Thursday, September 24, 2009

Frydman and Goldberg on "Rationality"

A very important piece on the impossible standards of economic rationality that lead, in reaction, to claims of "irrationality"; coauthored by Roman Frydman of NYU and Critical Review contributor Michael Goldberg of the U. of New Hampshire.

2 comments:

Admiral said...

Ummm... again, this seems like one of those overreaching criticisms of economics. The Efficient Market Hypothesis doesn't say that at all. Essentially, EMH says that information is incorporated very quickly -- not "that unfettered financial markets set asset prices nearly perfectly at their “true” fundamental value."

What a bogus claim! And it's setting up a straw man to boot: even people who believe in "strong-form" efficiency don't argue that there aren't situations when other variables might prevent it from operating in the short-run. Over a very long period, things might be different.

The claim about behavioral economists is also bogus insofar as they supposedly contradict EMH models. What a joke! Emotions create opportunities for arbitrage short-run, and LOTS of emotions simply lead to corrections in the distant future. A lot of the supposed contradictions have to do with the computation capacity of humans, and how we think, which suggests that more research should be done in neuroeconomics -- NOT that "bounded rationality" isn't true, because obviously it is, though it has limited explanatory power as currently expressed.

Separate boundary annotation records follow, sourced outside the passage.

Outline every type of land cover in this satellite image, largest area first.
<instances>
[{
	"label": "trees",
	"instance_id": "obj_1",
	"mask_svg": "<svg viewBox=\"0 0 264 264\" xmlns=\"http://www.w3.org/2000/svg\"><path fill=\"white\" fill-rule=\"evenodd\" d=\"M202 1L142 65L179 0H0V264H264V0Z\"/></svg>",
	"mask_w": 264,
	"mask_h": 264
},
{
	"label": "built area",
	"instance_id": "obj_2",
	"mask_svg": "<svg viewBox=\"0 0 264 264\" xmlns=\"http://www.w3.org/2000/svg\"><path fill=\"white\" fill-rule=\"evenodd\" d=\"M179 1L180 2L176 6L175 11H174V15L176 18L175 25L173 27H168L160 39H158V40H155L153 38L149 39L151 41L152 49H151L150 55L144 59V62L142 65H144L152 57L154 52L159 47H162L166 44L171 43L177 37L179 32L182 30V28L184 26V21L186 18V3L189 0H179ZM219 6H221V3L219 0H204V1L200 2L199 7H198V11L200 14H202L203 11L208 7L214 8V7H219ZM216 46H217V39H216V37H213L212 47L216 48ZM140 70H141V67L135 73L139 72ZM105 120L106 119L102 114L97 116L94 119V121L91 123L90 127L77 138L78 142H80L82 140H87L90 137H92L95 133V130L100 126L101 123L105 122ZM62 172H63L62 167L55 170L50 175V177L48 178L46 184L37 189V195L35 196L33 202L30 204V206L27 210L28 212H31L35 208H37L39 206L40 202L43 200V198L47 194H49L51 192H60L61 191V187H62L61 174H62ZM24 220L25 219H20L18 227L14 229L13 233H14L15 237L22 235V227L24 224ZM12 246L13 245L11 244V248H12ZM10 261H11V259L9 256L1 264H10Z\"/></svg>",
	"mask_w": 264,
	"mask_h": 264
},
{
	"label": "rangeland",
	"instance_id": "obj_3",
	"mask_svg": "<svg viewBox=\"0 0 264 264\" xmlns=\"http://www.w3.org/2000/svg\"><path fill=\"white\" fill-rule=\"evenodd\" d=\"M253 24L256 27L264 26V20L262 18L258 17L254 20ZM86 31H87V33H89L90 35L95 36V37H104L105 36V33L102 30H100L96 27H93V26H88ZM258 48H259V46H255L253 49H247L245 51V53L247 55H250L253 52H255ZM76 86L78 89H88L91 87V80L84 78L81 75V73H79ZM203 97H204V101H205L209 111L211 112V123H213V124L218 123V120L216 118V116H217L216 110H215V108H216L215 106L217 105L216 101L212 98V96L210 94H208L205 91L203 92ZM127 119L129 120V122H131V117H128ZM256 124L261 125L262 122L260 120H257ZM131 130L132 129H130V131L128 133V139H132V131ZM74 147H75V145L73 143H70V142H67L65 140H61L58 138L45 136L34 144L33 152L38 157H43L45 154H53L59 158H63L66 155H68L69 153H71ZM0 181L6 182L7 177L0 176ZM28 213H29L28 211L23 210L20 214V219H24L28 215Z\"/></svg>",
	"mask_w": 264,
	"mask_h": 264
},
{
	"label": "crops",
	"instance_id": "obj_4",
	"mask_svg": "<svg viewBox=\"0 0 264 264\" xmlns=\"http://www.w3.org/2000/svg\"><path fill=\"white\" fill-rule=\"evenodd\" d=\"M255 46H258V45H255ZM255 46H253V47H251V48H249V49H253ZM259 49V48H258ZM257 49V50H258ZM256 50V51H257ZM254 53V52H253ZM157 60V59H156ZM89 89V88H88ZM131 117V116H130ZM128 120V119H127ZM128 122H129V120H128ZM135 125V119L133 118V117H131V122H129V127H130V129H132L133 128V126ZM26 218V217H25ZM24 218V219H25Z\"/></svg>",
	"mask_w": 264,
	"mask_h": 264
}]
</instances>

Indeed, the reason why government should NOT dampen such swings is because they have less information than the market does, less incentive to look out for wealth creation, and to be sure less competence. Further, it is worth thinking about whether or not a government "solution" costs more than the benefits, an idea foreign to this essay.

Anonymous said...

Admiral,

Frydman and Goldberg actually do use "neuroeconomics" in that they developed endogenous prospect theory (consistent with findings in psychology) to explain the excess returns puzzle in the foreign exchange market.

They are (I think) claiming that all extant models of new classical, new keynesian and behavioral economics are alike in that they rely on rational expectations. Rational expectations is very different from bounded rationality, the latter being what is actually true and what is consistent with the Imperfect Knowledge Economics or Theories Consistent Expectations in their book.

The point about unfettered markets (again I think) is merely that rational expectations and EMH have provoked the market fundamentalism and deregulation which caused the crisis. Meanwhile the policy implications of behavioral economics (or that behavioral economists have claimed) have often been contrary to new classicals, and in fact the anti-thesis, implying massive market intervention.

The argument for dampening swings (as opposed to popping bubbles as some behavioral economists argue) in their previous longer papers is not that government has more information (and indeed that is why we need markets) but that there is an externality issue in that people only care about going bankrupt and not that fact that their defaults will bankrupt others. In turn, government has a role to regulate the market and require larger capital requirements for bulls when PE ratios reach historical highs in order to lessen systemic risk from externalities during the inevitable reversal.